**Work to do:**
Present every line of the entries below as a numbered list, omitting any blank lines.

[Saved data entries]
· · · ·
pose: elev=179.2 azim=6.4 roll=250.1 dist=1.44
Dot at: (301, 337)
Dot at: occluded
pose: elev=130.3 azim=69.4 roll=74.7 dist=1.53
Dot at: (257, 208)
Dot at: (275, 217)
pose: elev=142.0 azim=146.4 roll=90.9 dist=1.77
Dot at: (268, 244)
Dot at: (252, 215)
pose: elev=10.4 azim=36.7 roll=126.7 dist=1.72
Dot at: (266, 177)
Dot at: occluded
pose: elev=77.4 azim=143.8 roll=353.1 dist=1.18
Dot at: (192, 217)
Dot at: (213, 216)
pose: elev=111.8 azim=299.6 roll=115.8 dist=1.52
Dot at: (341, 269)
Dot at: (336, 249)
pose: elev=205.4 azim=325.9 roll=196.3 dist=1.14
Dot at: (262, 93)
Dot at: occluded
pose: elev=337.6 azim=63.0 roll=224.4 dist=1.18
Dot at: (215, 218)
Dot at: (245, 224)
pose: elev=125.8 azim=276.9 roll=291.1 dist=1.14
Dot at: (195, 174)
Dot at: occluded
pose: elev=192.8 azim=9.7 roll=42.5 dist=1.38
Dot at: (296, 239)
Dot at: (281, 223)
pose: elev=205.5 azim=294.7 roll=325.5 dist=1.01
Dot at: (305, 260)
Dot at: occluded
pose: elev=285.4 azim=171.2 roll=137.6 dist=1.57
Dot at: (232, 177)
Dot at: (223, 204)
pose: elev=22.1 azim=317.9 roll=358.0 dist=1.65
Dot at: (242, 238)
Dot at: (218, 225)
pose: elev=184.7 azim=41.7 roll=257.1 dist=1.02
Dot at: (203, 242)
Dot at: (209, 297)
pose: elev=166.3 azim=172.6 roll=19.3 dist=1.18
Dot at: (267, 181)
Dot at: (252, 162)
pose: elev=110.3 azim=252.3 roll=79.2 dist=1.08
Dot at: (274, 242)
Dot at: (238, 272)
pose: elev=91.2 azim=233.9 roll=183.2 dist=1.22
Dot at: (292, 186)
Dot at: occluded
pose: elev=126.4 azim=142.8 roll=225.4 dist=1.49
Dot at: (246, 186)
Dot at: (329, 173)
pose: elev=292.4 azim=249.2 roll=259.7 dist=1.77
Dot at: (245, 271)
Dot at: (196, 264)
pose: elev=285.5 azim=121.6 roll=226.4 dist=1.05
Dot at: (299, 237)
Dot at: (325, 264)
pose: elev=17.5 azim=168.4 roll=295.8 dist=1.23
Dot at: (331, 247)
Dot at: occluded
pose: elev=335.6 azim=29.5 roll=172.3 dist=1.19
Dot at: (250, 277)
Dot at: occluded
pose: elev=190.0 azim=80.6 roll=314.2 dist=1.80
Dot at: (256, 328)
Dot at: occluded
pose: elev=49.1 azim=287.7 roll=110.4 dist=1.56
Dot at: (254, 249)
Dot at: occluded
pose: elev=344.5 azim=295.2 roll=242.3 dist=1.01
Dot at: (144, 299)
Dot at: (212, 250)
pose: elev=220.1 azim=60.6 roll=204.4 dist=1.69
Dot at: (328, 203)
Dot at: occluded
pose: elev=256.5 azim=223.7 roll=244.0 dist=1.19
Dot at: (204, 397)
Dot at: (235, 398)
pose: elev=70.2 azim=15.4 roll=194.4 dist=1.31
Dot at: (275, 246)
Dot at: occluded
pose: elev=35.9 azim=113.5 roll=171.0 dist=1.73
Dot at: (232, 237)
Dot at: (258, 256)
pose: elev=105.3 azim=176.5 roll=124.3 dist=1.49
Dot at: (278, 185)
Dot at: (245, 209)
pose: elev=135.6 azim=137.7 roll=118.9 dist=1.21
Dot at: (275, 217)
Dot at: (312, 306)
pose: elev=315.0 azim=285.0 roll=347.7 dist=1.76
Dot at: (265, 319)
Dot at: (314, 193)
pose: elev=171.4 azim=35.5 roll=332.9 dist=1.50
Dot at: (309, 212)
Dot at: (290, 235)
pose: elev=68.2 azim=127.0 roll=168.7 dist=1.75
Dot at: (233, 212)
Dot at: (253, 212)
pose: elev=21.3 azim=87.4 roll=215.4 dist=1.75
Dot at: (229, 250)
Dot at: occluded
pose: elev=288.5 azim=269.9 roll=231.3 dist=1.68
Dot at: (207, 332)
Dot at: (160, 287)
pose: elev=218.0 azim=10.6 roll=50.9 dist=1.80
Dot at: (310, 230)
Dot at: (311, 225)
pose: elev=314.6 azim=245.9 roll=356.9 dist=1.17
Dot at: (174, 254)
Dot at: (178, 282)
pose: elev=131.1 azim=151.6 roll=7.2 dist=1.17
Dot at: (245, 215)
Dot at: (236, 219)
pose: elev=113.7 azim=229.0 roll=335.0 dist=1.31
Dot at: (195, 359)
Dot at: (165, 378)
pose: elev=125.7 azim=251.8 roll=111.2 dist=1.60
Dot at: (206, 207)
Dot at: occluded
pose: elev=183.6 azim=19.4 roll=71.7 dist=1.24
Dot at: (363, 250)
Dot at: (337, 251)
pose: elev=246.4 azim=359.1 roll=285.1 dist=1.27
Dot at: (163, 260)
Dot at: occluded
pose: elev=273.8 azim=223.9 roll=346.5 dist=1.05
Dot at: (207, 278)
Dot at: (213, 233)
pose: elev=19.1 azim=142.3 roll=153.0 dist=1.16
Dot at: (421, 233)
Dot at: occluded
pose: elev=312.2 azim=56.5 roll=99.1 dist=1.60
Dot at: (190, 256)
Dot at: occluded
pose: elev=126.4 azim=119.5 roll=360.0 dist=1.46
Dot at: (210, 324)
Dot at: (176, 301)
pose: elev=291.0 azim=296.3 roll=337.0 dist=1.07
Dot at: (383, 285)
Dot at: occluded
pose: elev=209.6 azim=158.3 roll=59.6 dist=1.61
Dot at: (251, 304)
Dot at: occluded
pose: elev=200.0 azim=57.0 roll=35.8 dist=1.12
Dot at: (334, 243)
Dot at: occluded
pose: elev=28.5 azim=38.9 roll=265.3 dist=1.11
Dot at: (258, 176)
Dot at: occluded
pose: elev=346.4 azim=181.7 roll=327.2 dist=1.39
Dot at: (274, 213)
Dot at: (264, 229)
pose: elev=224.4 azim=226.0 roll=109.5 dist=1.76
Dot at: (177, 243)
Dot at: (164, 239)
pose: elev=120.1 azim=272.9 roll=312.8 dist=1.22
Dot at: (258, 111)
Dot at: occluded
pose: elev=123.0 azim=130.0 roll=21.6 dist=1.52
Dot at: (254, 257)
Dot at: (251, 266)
· · · ·
**Result:**
1. pose: elev=179.2 azim=6.4 roll=250.1 dist=1.44
2. Dot at: (301, 337)
3. Dot at: occluded
4. pose: elev=130.3 azim=69.4 roll=74.7 dist=1.53
5. Dot at: (257, 208)
6. Dot at: (275, 217)
7. pose: elev=142.0 azim=146.4 roll=90.9 dist=1.77
8. Dot at: (268, 244)
9. Dot at: (252, 215)
10. pose: elev=10.4 azim=36.7 roll=126.7 dist=1.72
11. Dot at: (266, 177)
12. Dot at: occluded
13. pose: elev=77.4 azim=143.8 roll=353.1 dist=1.18
14. Dot at: (192, 217)
15. Dot at: (213, 216)
16. pose: elev=111.8 azim=299.6 roll=115.8 dist=1.52
17. Dot at: (341, 269)
18. Dot at: (336, 249)
19. pose: elev=205.4 azim=325.9 roll=196.3 dist=1.14
20. Dot at: (262, 93)
21. Dot at: occluded
22. pose: elev=337.6 azim=63.0 roll=224.4 dist=1.18
23. Dot at: (215, 218)
24. Dot at: (245, 224)
25. pose: elev=125.8 azim=276.9 roll=291.1 dist=1.14
26. Dot at: (195, 174)
27. Dot at: occluded
28. pose: elev=192.8 azim=9.7 roll=42.5 dist=1.38
29. Dot at: (296, 239)
30. Dot at: (281, 223)
31. pose: elev=205.5 azim=294.7 roll=325.5 dist=1.01
32. Dot at: (305, 260)
33. Dot at: occluded
34. pose: elev=285.4 azim=171.2 roll=137.6 dist=1.57
35. Dot at: (232, 177)
36. Dot at: (223, 204)
37. pose: elev=22.1 azim=317.9 roll=358.0 dist=1.65
38. Dot at: (242, 238)
39. Dot at: (218, 225)
40. pose: elev=184.7 azim=41.7 roll=257.1 dist=1.02
41. Dot at: (203, 242)
42. Dot at: (209, 297)
43. pose: elev=166.3 azim=172.6 roll=19.3 dist=1.18
44. Dot at: (267, 181)
45. Dot at: (252, 162)
46. pose: elev=110.3 azim=252.3 roll=79.2 dist=1.08
47. Dot at: (274, 242)
48. Dot at: (238, 272)
49. pose: elev=91.2 azim=233.9 roll=183.2 dist=1.22
50. Dot at: (292, 186)
51. Dot at: occluded
52. pose: elev=126.4 azim=142.8 roll=225.4 dist=1.49
53. Dot at: (246, 186)
54. Dot at: (329, 173)
55. pose: elev=292.4 azim=249.2 roll=259.7 dist=1.77
56. Dot at: (245, 271)
57. Dot at: (196, 264)
58. pose: elev=285.5 azim=121.6 roll=226.4 dist=1.05
59. Dot at: (299, 237)
60. Dot at: (325, 264)
61. pose: elev=17.5 azim=168.4 roll=295.8 dist=1.23
62. Dot at: (331, 247)
63. Dot at: occluded
64. pose: elev=335.6 azim=29.5 roll=172.3 dist=1.19
65. Dot at: (250, 277)
66. Dot at: occluded
67. pose: elev=190.0 azim=80.6 roll=314.2 dist=1.80
68. Dot at: (256, 328)
69. Dot at: occluded
70. pose: elev=49.1 azim=287.7 roll=110.4 dist=1.56
71. Dot at: (254, 249)
72. Dot at: occluded
73. pose: elev=344.5 azim=295.2 roll=242.3 dist=1.01
74. Dot at: (144, 299)
75. Dot at: (212, 250)
76. pose: elev=220.1 azim=60.6 roll=204.4 dist=1.69
77. Dot at: (328, 203)
78. Dot at: occluded
79. pose: elev=256.5 azim=223.7 roll=244.0 dist=1.19
80. Dot at: (204, 397)
81. Dot at: (235, 398)
82. pose: elev=70.2 azim=15.4 roll=194.4 dist=1.31
83. Dot at: (275, 246)
84. Dot at: occluded
85. pose: elev=35.9 azim=113.5 roll=171.0 dist=1.73
86. Dot at: (232, 237)
87. Dot at: (258, 256)
88. pose: elev=105.3 azim=176.5 roll=124.3 dist=1.49
89. Dot at: (278, 185)
90. Dot at: (245, 209)
91. pose: elev=135.6 azim=137.7 roll=118.9 dist=1.21
92. Dot at: (275, 217)
93. Dot at: (312, 306)
94. pose: elev=315.0 azim=285.0 roll=347.7 dist=1.76
95. Dot at: (265, 319)
96. Dot at: (314, 193)
97. pose: elev=171.4 azim=35.5 roll=332.9 dist=1.50
98. Dot at: (309, 212)
99. Dot at: (290, 235)
100. pose: elev=68.2 azim=127.0 roll=168.7 dist=1.75
101. Dot at: (233, 212)
102. Dot at: (253, 212)
103. pose: elev=21.3 azim=87.4 roll=215.4 dist=1.75
104. Dot at: (229, 250)
105. Dot at: occluded
106. pose: elev=288.5 azim=269.9 roll=231.3 dist=1.68
107. Dot at: (207, 332)
108. Dot at: (160, 287)
109. pose: elev=218.0 azim=10.6 roll=50.9 dist=1.80
110. Dot at: (310, 230)
111. Dot at: (311, 225)
112. pose: elev=314.6 azim=245.9 roll=356.9 dist=1.17
113. Dot at: (174, 254)
114. Dot at: (178, 282)
115. pose: elev=131.1 azim=151.6 roll=7.2 dist=1.17
116. Dot at: (245, 215)
117. Dot at: (236, 219)
118. pose: elev=113.7 azim=229.0 roll=335.0 dist=1.31
119. Dot at: (195, 359)
120. Dot at: (165, 378)
121. pose: elev=125.7 azim=251.8 roll=111.2 dist=1.60
122. Dot at: (206, 207)
123. Dot at: occluded
124. pose: elev=183.6 azim=19.4 roll=71.7 dist=1.24
125. Dot at: (363, 250)
126. Dot at: (337, 251)
127. pose: elev=246.4 azim=359.1 roll=285.1 dist=1.27
128. Dot at: (163, 260)
129. Dot at: occluded
130. pose: elev=273.8 azim=223.9 roll=346.5 dist=1.05
131. Dot at: (207, 278)
132. Dot at: (213, 233)
133. pose: elev=19.1 azim=142.3 roll=153.0 dist=1.16
134. Dot at: (421, 233)
135. Dot at: occluded
136. pose: elev=312.2 azim=56.5 roll=99.1 dist=1.60
137. Dot at: (190, 256)
138. Dot at: occluded
139. pose: elev=126.4 azim=119.5 roll=360.0 dist=1.46
140. Dot at: (210, 324)
141. Dot at: (176, 301)
142. pose: elev=291.0 azim=296.3 roll=337.0 dist=1.07
143. Dot at: (383, 285)
144. Dot at: occluded
145. pose: elev=209.6 azim=158.3 roll=59.6 dist=1.61
146. Dot at: (251, 304)
147. Dot at: occluded
148. pose: elev=200.0 azim=57.0 roll=35.8 dist=1.12
149. Dot at: (334, 243)
150. Dot at: occluded
151. pose: elev=28.5 azim=38.9 roll=265.3 dist=1.11
152. Dot at: (258, 176)
153. Dot at: occluded
154. pose: elev=346.4 azim=181.7 roll=327.2 dist=1.39
155. Dot at: (274, 213)
156. Dot at: (264, 229)
157. pose: elev=224.4 azim=226.0 roll=109.5 dist=1.76
158. Dot at: (177, 243)
159. Dot at: (164, 239)
160. pose: elev=120.1 azim=272.9 roll=312.8 dist=1.22
161. Dot at: (258, 111)
162. Dot at: occluded
163. pose: elev=123.0 azim=130.0 roll=21.6 dist=1.52
164. Dot at: (254, 257)
165. Dot at: (251, 266)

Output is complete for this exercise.